=== Section Start ===

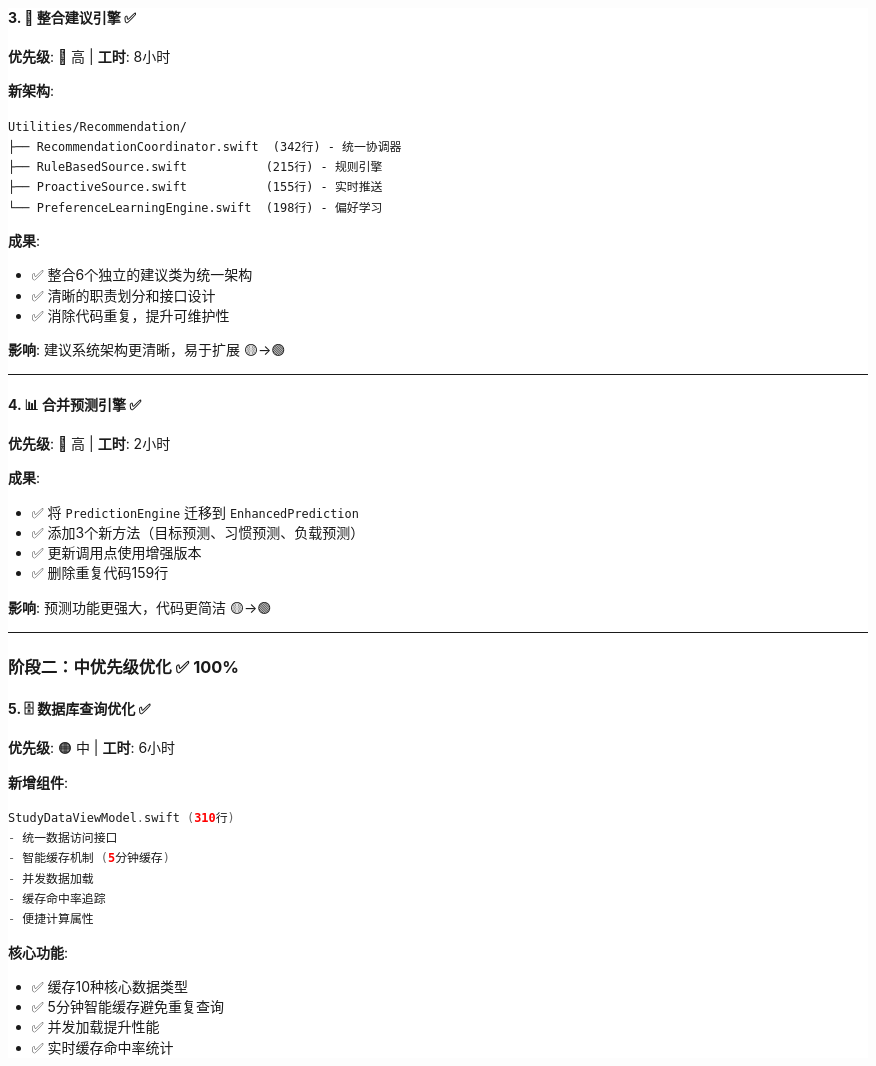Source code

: #### 3. 🔄 整合建议引擎 ✅
**优先级**: 🔴 高 | **工时**: 8小时

**新架构**:
```
Utilities/Recommendation/
├── RecommendationCoordinator.swift  (342行) - 统一协调器
├── RuleBasedSource.swift           (215行) - 规则引擎
├── ProactiveSource.swift           (155行) - 实时推送
└── PreferenceLearningEngine.swift  (198行) - 偏好学习
```

**成果**:
- ✅ 整合6个独立的建议类为统一架构
- ✅ 清晰的职责划分和接口设计
- ✅ 消除代码重复，提升可维护性

**影响**: 建议系统架构更清晰，易于扩展 🟡→🟢

---

#### 4. 📊 合并预测引擎 ✅
**优先级**: 🔴 高 | **工时**: 2小时

**成果**:
- ✅ 将 `PredictionEngine` 迁移到 `EnhancedPrediction`
- ✅ 添加3个新方法（目标预测、习惯预测、负载预测）
- ✅ 更新调用点使用增强版本
- ✅ 删除重复代码159行

**影响**: 预测功能更强大，代码更简洁 🟡→🟢

---

### 阶段二：中优先级优化 ✅ 100%

#### 5. 🗄️ 数据库查询优化 ✅
**优先级**: 🟠 中 | **工时**: 6小时

**新增组件**:
```swift
StudyDataViewModel.swift (310行)
- 统一数据访问接口
- 智能缓存机制 (5分钟缓存)
- 并发数据加载
- 缓存命中率追踪
- 便捷计算属性
```

**核心功能**:
- ✅ 缓存10种核心数据类型
- ✅ 5分钟智能缓存避免重复查询
- ✅ 并发加载提升性能
- ✅ 实时缓存命中率统计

=== Section End ===

The task: With pictures removed, write out exactly each line of the entries from the first through the line that holds "#### 5. 🗄️ 数据库查询优化 ✅".

Task response:
Source code

: #### 3. 🔄 整合建议引擎 ✅
**优先级**: 🔴 高 | **工时**: 8小时

**新架构**:
```
Utilities/Recommendation/
├── RecommendationCoordinator.swift  (342行) - 统一协调器
├── RuleBasedSource.swift           (215行) - 规则引擎
├── ProactiveSource.swift           (155行) - 实时推送
└── PreferenceLearningEngine.swift  (198行) - 偏好学习
```

**成果**:
- ✅ 整合6个独立的建议类为统一架构
- ✅ 清晰的职责划分和接口设计
- ✅ 消除代码重复，提升可维护性

**影响**: 建议系统架构更清晰，易于扩展 🟡→🟢

---

#### 4. 📊 合并预测引擎 ✅
**优先级**: 🔴 高 | **工时**: 2小时

**成果**:
- ✅ 将 `PredictionEngine` 迁移到 `EnhancedPrediction`
- ✅ 添加3个新方法（目标预测、习惯预测、负载预测）
- ✅ 更新调用点使用增强版本
- ✅ 删除重复代码159行

**影响**: 预测功能更强大，代码更简洁 🟡→🟢

---

### 阶段二：中优先级优化 ✅ 100%

#### 5. 🗄️ 数据库查询优化 ✅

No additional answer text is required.